### SELECTED EXTRACT
It's similar to 2a people I've met that think that somehow the constitution guarantees their right to overthrow the US government if it becomes tyrannical. That's absurd. The US government would never let itself be overthrown. There's no internal system for such a thing.
The US government will also never fall to external forces, unless we are nuked. Their power far exceeds what most of the general population can imagine. The only way to change life as a citizen is to get the majority of the population on your side and to be loud. And if you get criminal or violent for no reason (there's a difference between directly fighting against police brutality and beating a small business owner senseless because he doesn't want you robbing him) the government will easily squash you.
> (there's a difference between directly fighting against police brutality and beating a small business owner senseless because he doesn't want you robbing him)
Fyi this is an example I often see spoken of, and then when it gets linked to it's actually a man that was charging at protesters with a sword unprovoked.
It's not just about what the US government deems acceptable, it's about what the US people deem acceptable. There's a breaking point where the general public will start demanding that looters be shot as a matter of pure self-defense - and as you can see in right-leaning media outlets, some people are already there.
The police and police wives in my family were the loudest mockers of the kneeling protests, which were perfectly quiet and peaceful.
"Blacks commit crimes at higher rates than others."
"It's not a police problem, it's a crime problem."
"I don't want to hear this crap when I get home from work."

### MATERIAL PROVIDED
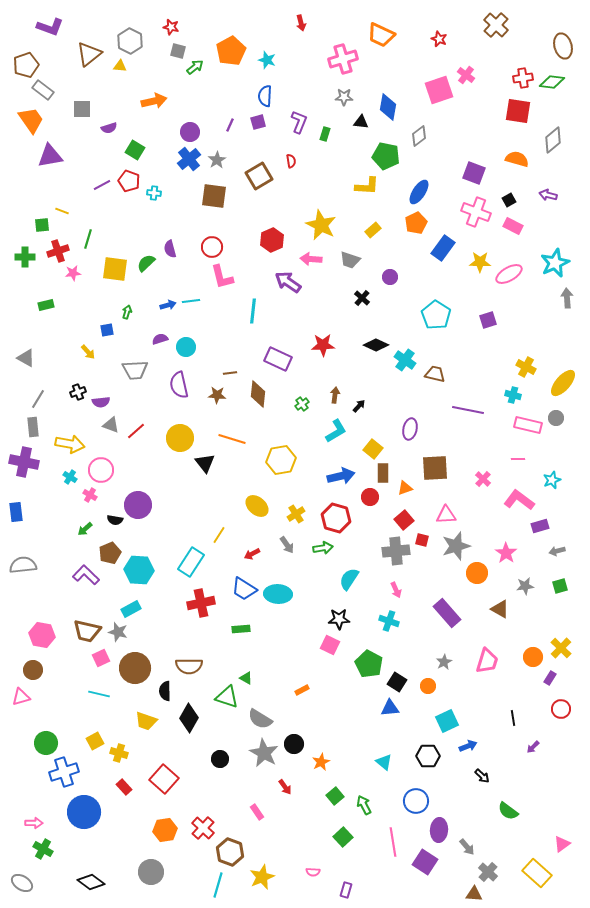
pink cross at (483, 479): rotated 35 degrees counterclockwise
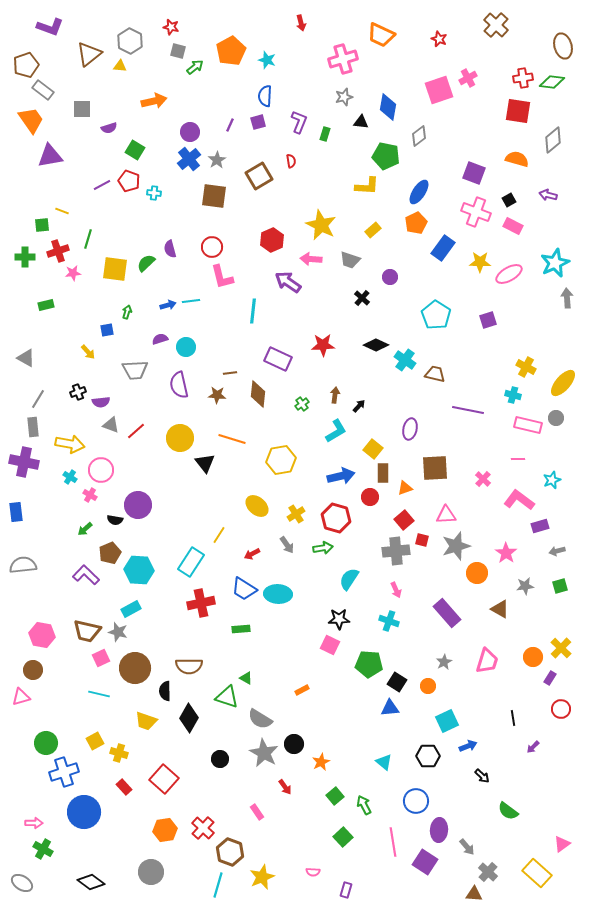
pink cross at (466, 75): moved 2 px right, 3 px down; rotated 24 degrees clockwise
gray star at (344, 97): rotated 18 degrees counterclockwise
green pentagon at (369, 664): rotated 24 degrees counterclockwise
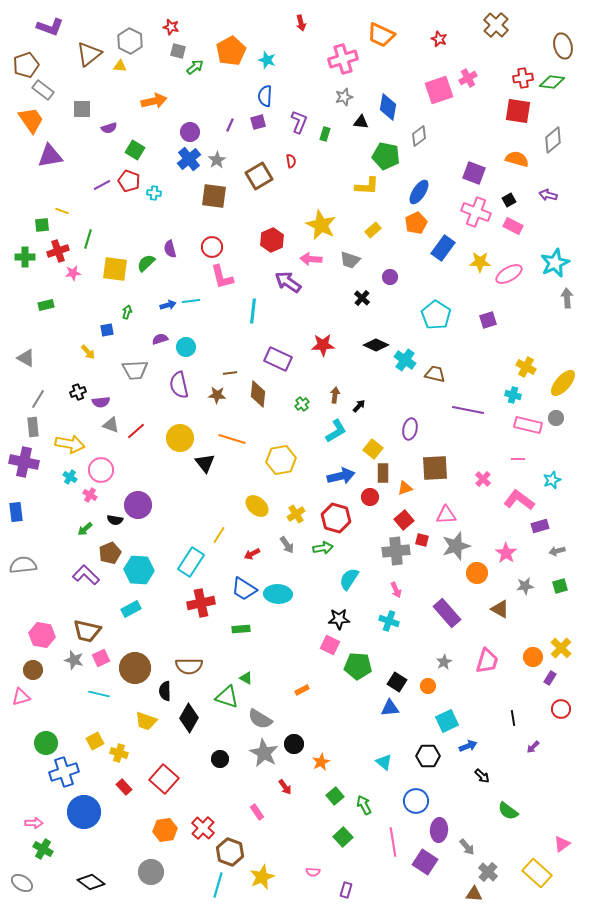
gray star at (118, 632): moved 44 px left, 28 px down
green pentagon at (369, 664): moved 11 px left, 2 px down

### WHAT TO DO
(1) In the protest discussion, who were the loudest mockers of the kneeling protests?
(2) Put this sentence from the protest discussion into Spanish: "The US government would never let itself be overthrown."
(3) Carry on writing the protest discussion from the point where it stops.
The items have nothing to do with the work here.

### FINAL RESULTS
(1) The police and police wives in the writer's family.

(2) El gobierno de Estados Unidos nunca se dejaría derrocar.

(3)
> Those who make peaceful revolution impossible will make violent revolution inevitable. -- John F. Kennedy, 1962
The inaction of police to reform themselves and elected officials to reform the laws that govern them is incentive to make it much easier for domestic terrorism to thrive.
Getting mocked was its method of operation. Politicizing a sporting event is controversial and controversy brings media coverage. The fact that it got a lot of media coverage meant that it was doing something.
If the change hasn’t happened yet, what other options are left? Looting? Probably not. Protests until meaningful reform occurs? Might help if nothing else has.
A government is supposed to be afraid of the electorate (Jefferson). They’ve lost that fear, and you see that trickle down from legislators all the way to law enforcement.
The electorate induces fear by holding the ability to give and take power from the government. They make their demands known by being loud. The vast majority of us have been guilty of being silent when our neighbor is desperately imploring the government for change. I am guilty of silence, and I regret it and will make my demands known.
All of this does not mean that the reasonable peaceful path is not effective. It just tells us citizens must take part.
It is yet to be determined if looting and violence can result in change. What is most likely is that the government uses this to justify greater oppression.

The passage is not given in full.